Sunday, Feb. 23, 2014
Better than: Spending the night in jail.
"We were both born and raised a few blocks from here," said Two Gallants' Tyson Vogel between songs at the Independent last night. The club is celebrating its 10th anniversary with a run of shows this week, and the homegrown hard-roots-rock duo seemed especially pleased to be headlining one (which, like the others, was sold-out). The Sunday night energy was high, and at the start of the band's encore, Vogel noted that the city had been going through a lot of "upheaval and change" lately.

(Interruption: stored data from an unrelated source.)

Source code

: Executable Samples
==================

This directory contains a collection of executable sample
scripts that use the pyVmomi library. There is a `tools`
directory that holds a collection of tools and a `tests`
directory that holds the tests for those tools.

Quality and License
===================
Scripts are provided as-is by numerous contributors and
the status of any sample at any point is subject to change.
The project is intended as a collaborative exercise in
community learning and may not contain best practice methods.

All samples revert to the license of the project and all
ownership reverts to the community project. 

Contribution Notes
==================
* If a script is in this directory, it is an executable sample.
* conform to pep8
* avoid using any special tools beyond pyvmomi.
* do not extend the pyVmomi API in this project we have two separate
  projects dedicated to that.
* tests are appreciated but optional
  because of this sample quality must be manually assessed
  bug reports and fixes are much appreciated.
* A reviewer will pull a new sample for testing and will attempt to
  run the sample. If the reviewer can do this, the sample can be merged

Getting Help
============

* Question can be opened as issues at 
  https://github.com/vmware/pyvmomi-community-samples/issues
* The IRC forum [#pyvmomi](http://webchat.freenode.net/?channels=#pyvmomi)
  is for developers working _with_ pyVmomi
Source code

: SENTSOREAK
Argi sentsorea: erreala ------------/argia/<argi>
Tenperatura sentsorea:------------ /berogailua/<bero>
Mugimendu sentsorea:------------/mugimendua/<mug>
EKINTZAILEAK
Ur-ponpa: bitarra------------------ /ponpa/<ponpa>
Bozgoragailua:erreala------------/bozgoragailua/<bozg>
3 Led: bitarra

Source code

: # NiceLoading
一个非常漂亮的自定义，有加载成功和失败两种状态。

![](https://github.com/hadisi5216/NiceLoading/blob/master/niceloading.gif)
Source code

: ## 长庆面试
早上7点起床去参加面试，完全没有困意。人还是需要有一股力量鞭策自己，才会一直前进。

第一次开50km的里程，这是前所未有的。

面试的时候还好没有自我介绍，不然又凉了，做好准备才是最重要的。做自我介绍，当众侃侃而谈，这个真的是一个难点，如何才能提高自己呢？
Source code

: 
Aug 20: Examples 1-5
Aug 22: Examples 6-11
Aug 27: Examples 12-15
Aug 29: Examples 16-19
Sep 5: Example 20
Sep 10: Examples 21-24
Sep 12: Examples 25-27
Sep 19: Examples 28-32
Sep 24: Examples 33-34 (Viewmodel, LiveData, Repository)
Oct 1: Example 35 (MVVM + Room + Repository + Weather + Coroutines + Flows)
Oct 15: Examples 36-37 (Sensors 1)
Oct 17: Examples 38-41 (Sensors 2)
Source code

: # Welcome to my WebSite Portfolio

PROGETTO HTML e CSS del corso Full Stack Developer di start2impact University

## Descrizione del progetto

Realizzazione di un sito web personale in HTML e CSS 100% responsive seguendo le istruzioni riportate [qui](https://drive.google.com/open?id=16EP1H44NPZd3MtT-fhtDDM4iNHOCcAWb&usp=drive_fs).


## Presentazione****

"It's important to keep S.F. what you want it to be," he said, with a note of sadness in his voice -- and then Two Gallants tiptoed into one of their most beloved songs, "Steady Rollin'." The tale of wandering and murder is a strange kind of hit, but then Two Gallants' specialize in sepia-tinted anguish. The crowd knew all the words and sang them loudly -- seeming relieved after a set that included new material the band has been recording. Adam Stephens sang the refrain, "I come from the old time baby," but last night, in the echoes of Vogel's comments, it was easy to mishear as "I come from the old town, baby" -- a version of San Francisco that fostered this ragged, unlikely success of a band and that increasingly doesn't exist.
Sentimentalities aside, Stephens and Vogel sounded as strong as ever -- utterly in control of a volatile mix of crystalline folk, blazing hard rock, and old-time blues. Vogel's drum sticks blurred as they flew from his main kit back to a timpani, and he traded them for other implements often. At one point, he even solicited an empty beer bottle from the audience to bang on. He's so voracious a drummer that he sometimes seems to be leading the band.
But Two Gallants wouldn't be Two Gallants without Stephens' exquisite wail -- a high, screechy tone ideally suited to conveying the loss and emptiness and doomed romance in his songs. He worked himself up into fits last night, sounding almost hoarse on, say, "Las Cruces Jail," and then returning to full, warm tones in a quiet song afterward, having done apparently no damage. Sometimes his singing got lost under the roar of his guitars -- having only two people in a band allows each to make a tremendous amount of noise -- but the various axes sounded so good we almost didn't mind.
The road to obscurity is paved with two-man blues rock duos, and the best one -- Jack White's -- is long gone. Watching Two Gallants last night, you got a sense of why this group has persisted on its own respectable level of success: There are no gimmicks. There is no ironic layer to Two Gallants. It is simply two men playing hard, sad music with all the energy and grit they can muster, and with nothing else to muddle their respective agilities, nothing to get in the way of the starkness of the stories their songs tell. In another context, those stories would seem fantastical, even outrageous -- and sometimes Stephens' death/jail/whiskey lyrics can come off as overwrought even in the fever of a live show. Mostly, though, you buy the anguish in Two Gallants songs -- there's plenty of firepower to convince you.